The United Kingdom and Ireland shall not be bound by the rules laid down on the basis of Article 16 of the Treaty on the Functioning of the European Union which relate to the processing of personal data by the Member States when carrying out activities which fall within the scope of Chapter 4 or Chapter 5 of Title IV of Part Three of that Treaty where the United Kingdom and Ireland are not bound by the rules governing the forms of judicial cooperation in criminal matters or police cooperation which require compliance with the provisions laid down on the basis of Article 16.

Let’s cut the legalese. The above means the UK can opt out in areas of judicial co-operation and serious crime especially where data protection rules impacts in these areas. This is another legacy of New Labour, over-anxious that Europe would not be able to interfere with Surveillance Britain.

It is interesting to note that no one has challenged the Coalition Government as to whether it agrees with this opt-out – I suspect it does agree.

In addition, those who support a Regulation want a Regulation to be a harmonising measure so that all Europe’s data protection laws provide the equivalent standard of data protection.
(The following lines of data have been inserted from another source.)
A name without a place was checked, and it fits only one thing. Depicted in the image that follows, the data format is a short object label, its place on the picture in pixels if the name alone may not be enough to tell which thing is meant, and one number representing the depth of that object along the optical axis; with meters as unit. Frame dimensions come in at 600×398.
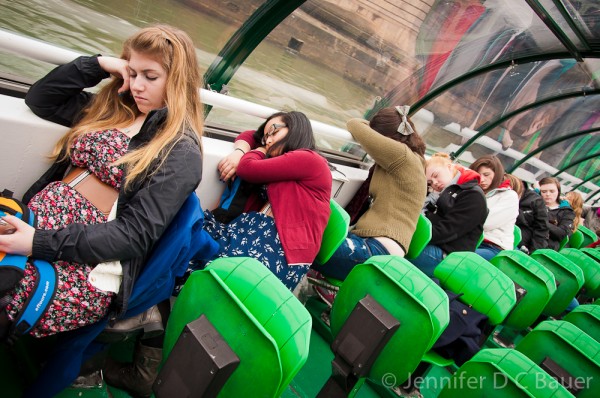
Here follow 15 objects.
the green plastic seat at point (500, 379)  1.45
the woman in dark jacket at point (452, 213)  3.34
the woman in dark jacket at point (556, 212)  6.03
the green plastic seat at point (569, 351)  1.92
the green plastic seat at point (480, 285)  2.34
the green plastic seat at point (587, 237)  7.51
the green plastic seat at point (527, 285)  2.71
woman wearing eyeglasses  2.02
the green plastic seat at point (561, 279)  3.47
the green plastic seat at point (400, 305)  1.67
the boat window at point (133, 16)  3.19
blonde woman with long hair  1.31
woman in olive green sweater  2.70
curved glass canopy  3.29
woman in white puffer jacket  3.98
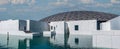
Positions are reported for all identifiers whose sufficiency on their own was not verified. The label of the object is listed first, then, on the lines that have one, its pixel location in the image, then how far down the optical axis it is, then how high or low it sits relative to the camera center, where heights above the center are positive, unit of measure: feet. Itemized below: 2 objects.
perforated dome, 143.64 +6.16
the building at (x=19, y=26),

They also support a Regulation as Member States will be obliged to translate its provisions into national data protection laws.
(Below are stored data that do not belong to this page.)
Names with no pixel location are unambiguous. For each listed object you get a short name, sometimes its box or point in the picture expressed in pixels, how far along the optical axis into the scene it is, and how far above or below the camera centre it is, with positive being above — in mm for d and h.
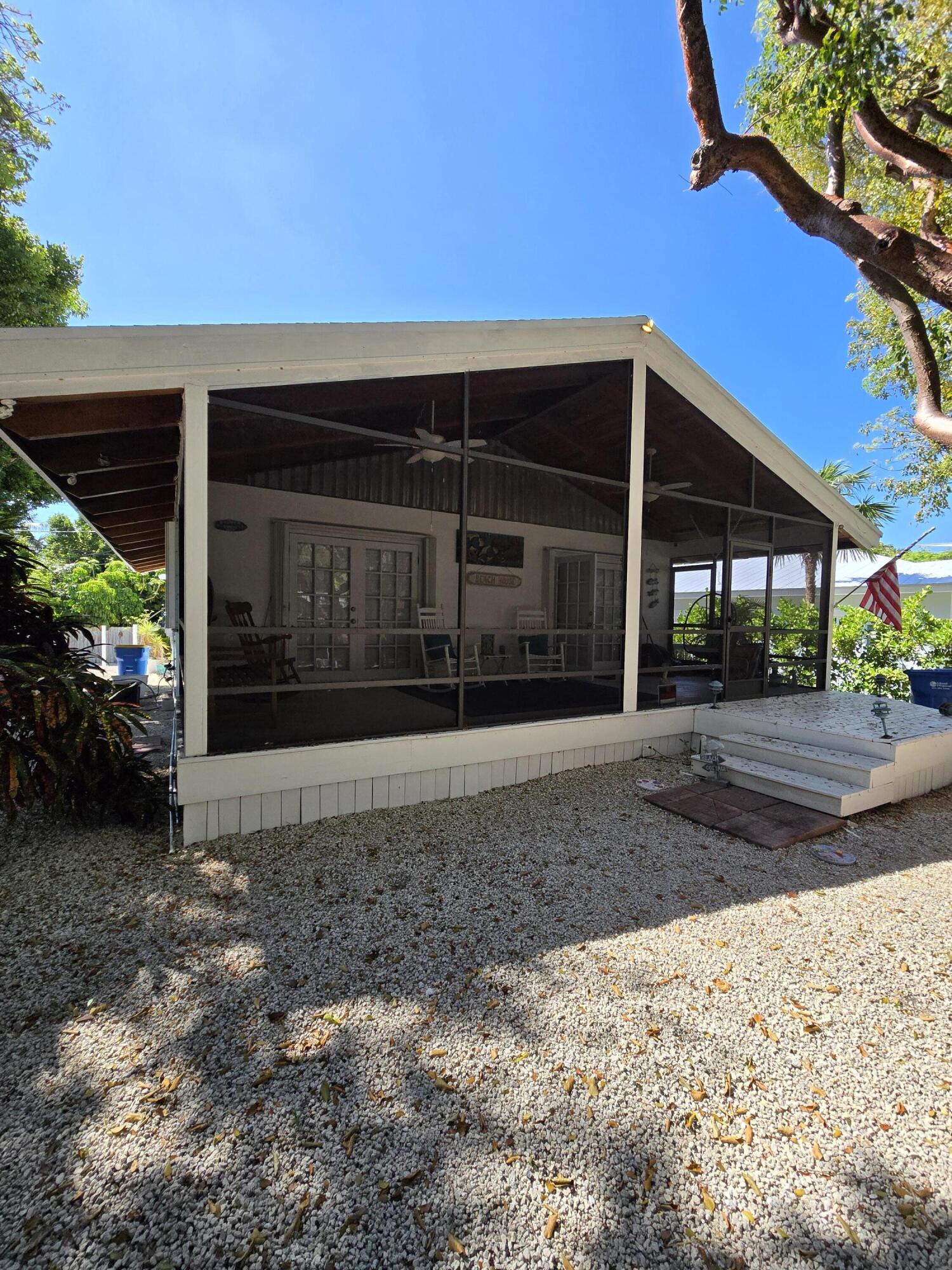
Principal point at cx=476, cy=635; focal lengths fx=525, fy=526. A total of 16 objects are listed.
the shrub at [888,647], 7625 -197
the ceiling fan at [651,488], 5766 +1578
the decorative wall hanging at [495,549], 7980 +1239
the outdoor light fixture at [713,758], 4477 -1081
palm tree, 12773 +3790
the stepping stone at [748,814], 3521 -1326
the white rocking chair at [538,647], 7639 -261
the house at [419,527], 3143 +1256
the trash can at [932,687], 6141 -621
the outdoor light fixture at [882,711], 4312 -632
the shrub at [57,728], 2914 -606
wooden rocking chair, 5508 -272
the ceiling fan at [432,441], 4141 +1738
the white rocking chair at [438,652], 7031 -324
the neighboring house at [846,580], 12523 +1422
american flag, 5832 +434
However, if Member States can go their own way – as the UK can in these sensitive areas – then the rationale for supporting a Regulation is lost. To put it bluntly, I can see many Member States saying: “Well if the UK can do it, so can we,” (or “Yes we can,” for American readers).
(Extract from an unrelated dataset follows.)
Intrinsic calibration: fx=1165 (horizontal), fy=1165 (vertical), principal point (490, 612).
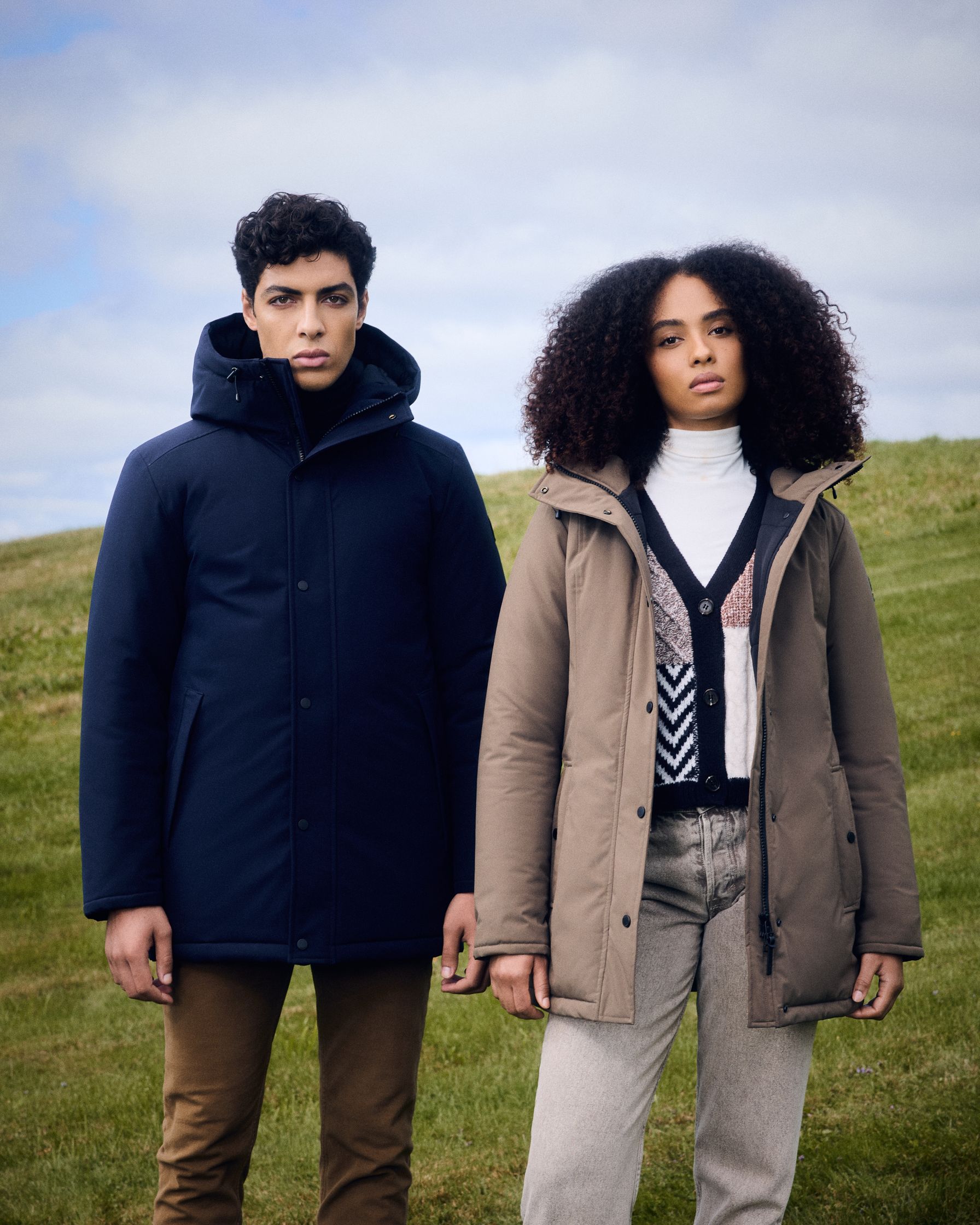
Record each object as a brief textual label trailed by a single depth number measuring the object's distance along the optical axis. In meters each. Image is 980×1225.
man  2.59
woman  2.40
Accountability and pragmatism

The ICO, like all European Commissioners, supports the idea of a prominent Accountability Principle. For instance, the DIC indicated that the ICO favours details about data protection compliance appearing in Annual Reports and in published Privacy Impact Assessments. However the D. I. C. did not support a statutory appointment of a data protection officer as that might not be appropriate for all Small to Medium Enterprises. What the ICO wants senior management of all endeavours to formally identify someone as being responsible for data protection compliance. So expect this to form part of the UK’s implementation of any new Accountability Principle.

Similarly, the Commissioner is lukewarm with respect to a statutory data breach notification requirement because he considers the requirement to notify data subjects of a breach depends on the circumstances of the breach. He is content with the current UK situation where personal data loss is first notified to the Commissioner.

All this leads to the concept of “pragmatism in data protection”. At the meeting, the DIC stressed that ICO’s policy is to adopt a pragmatic approach to resolving data protection problems because such a pragmatic approach offered more influence with the data controller community. In other words, data protection principles were not fundamental principles to be held inviolate on every processing occasion.

Although the DIC accepted that this pragmatic view was seen by others (presumably other European Privacy Commissioners) as “a sign of weakness”, the approach found acceptance with the Government’s spokeswoman. Dogmatism in data protection was something for those Europeans to have in their law (but not ours!).

The lasting impression is that these statements comprise a public admission that the future development of data protection policy in Europe is split at the highest level. If this is true, any Regulation or Directive is impossible to draft as there appears to be a rift between privacy fundamentalism on the one hand and data protection pragmatism on the other. The only outcome can be an agreement to disagree – especially in the areas of law enforcement.

One can therefore predict that harmonisation of European data protection law may well be a pipe-dream.